### [Task description]
Looking at the data that follows, count the lines containing the word "bowl" and write down only that count.

━━━

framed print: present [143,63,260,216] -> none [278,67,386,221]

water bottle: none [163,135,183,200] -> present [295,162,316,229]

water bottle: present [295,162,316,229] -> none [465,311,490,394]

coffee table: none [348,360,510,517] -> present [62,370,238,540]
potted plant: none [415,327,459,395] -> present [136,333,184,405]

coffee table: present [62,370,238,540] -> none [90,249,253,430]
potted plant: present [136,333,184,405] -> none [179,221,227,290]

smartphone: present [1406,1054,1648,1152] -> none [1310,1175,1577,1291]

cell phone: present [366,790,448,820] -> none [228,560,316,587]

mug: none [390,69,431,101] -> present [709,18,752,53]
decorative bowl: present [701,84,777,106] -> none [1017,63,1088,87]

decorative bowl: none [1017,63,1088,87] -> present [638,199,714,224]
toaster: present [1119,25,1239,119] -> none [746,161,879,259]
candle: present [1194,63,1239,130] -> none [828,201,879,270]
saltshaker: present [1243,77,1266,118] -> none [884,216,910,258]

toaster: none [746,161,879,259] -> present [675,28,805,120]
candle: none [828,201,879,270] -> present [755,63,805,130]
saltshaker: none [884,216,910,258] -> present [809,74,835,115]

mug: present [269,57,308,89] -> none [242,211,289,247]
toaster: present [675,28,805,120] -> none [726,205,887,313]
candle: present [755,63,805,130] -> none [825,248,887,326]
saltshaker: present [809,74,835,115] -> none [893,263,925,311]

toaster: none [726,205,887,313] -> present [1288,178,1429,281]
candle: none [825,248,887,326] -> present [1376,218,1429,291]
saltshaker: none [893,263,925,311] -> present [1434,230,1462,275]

━━━

### [Completed exercise]
2